Brookfield-backed Compass Datacenters is walking away from a massive Northern Virginia data center project
Brookfield-backed Compass Datacenters is walking away from a massive Northern Virginia data center project
The Brookfield-backed firm spent tens of millions of dollars on the 2,100-acre PW Digital Gateway project before courts voided its zoning approvals
ANDREW CABALLERO-REYNOLDS / Getty Images
Compass Datacenters is abandoning its portion of the PW Digital Gateway project in Prince William County, Virginia, after a state appeals court upheld a ruling that the development's zoning approvals were invalid.
"Compass has reached the unfortunate conclusion that we cannot move forward with the Prince William Digital Gateway project," Compass president AJ Byers said in a statement. "Recent legal actions and compounding regulatory hurdles have effectively closed a viable path forward."
Backed by Brookfield Asset Management, Compass had invested tens of millions of dollars over several years in its bid to win county approval for a portion of the corridor exceeding 800 acres, Bloomberg reported. Compass will not appeal the most recent court ruling, Byers confirmed.
At full build-out, the Digital Gateway was envisioned as approximately 37 buildings, making it among the earliest proposed campuses designed at gigawatt scale. Compass's footprint was slated to reach up to 11.55 million square feet, with Blackstone-backed QTS targeting around 11.3 million square feet on a neighboring tract. Together, the companies sought to build one of the largest data center hubs in the world.

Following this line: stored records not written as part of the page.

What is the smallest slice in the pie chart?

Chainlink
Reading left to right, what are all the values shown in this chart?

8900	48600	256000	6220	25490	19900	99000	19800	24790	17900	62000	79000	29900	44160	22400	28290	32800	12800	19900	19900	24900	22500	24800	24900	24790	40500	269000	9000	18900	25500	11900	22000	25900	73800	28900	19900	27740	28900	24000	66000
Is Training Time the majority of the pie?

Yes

Legal challenges to the December 2023 zoning vote — a session that stretched 27 hours as supporters and opponents packed the room — centered on a notice requirement: local code mandates at least six days between the first two newspaper advertisements for such a hearing, a gap critics said was never met. A Virginia judge agreed, revoking the zoning authorization, and an appeals court upheld that ruling earlier this month.

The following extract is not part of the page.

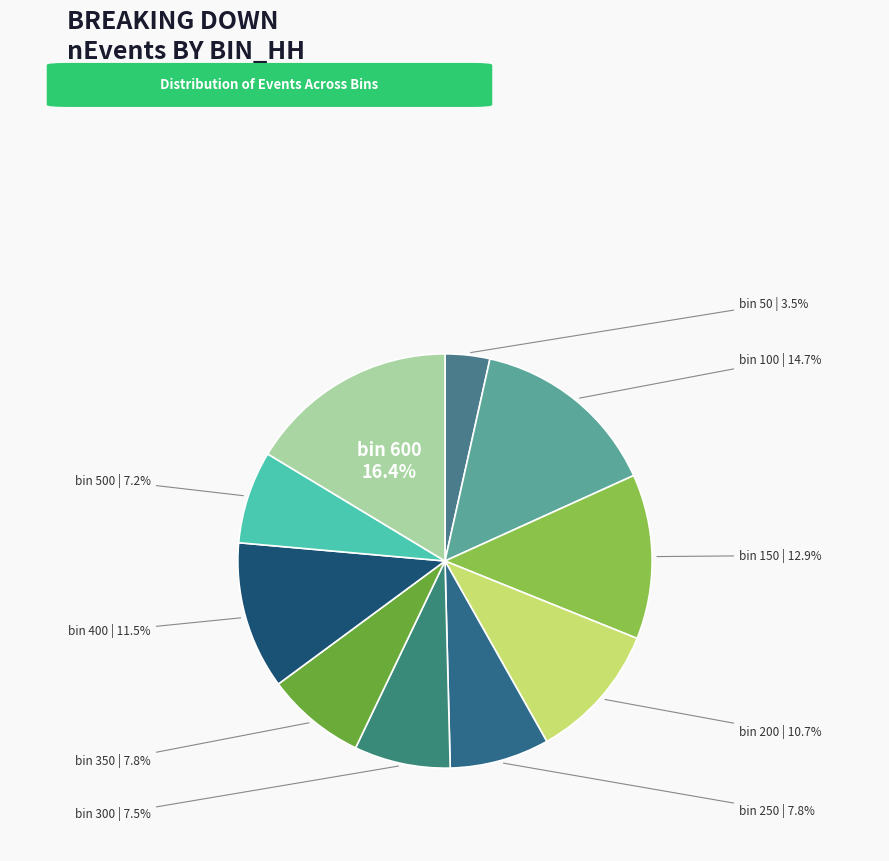

Approximately how many times larger is the value at bin 500 compared to bin 600?

0.4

Prince William County had also confirmed it would not appeal, having spent more than $1.7 million in legal fees defending the project. According to Bloomberg, ongoing disagreements at the state level over how generous data center tax incentives should be also figured into the company's calculus to exit the project.
QTS has not yet decided whether to appeal to the Virginia Supreme Court. The deadline to petition is April 30, according to Data Center Dynamics. Bloomberg reported that QTS intends to challenge the ruling.
The project drew sustained opposition from residents and preservation groups throughout its planning. Critics cited the development's proximity to a Civil War battlefield, potential environmental impacts, and concerns about the effect on property values in the rural area. The chair of the Prince William County board of supervisors was unseated in 2023 by a candidate who campaigned against unchecked data center growth.
A separate legal dispute has emerged between QTS and a group of landowners who want out of their purchase agreements. Among them is Mary Ann Ghadban, a Pageland Lane property owner who was an early champion of the project; her federal lawsuit, filed in the Eastern District of Virginia, contends that QTS violated its obligations by completing a transaction with just one family while leaving other sellers without a closing. QTS, operating through an acquisition entity, responded with its own suit alleging the landowners are improperly trying to walk away from binding contracts.
"For the past two and a half years, we have stood up for not only threatened hallowed ground, but for the rule of law," said David Duncan, president of the American Battlefield Trust, in a statement. "We call on QTS to follow the lead of Compass and the Prince William County Board of Supervisors and finally put an end to this nightmare."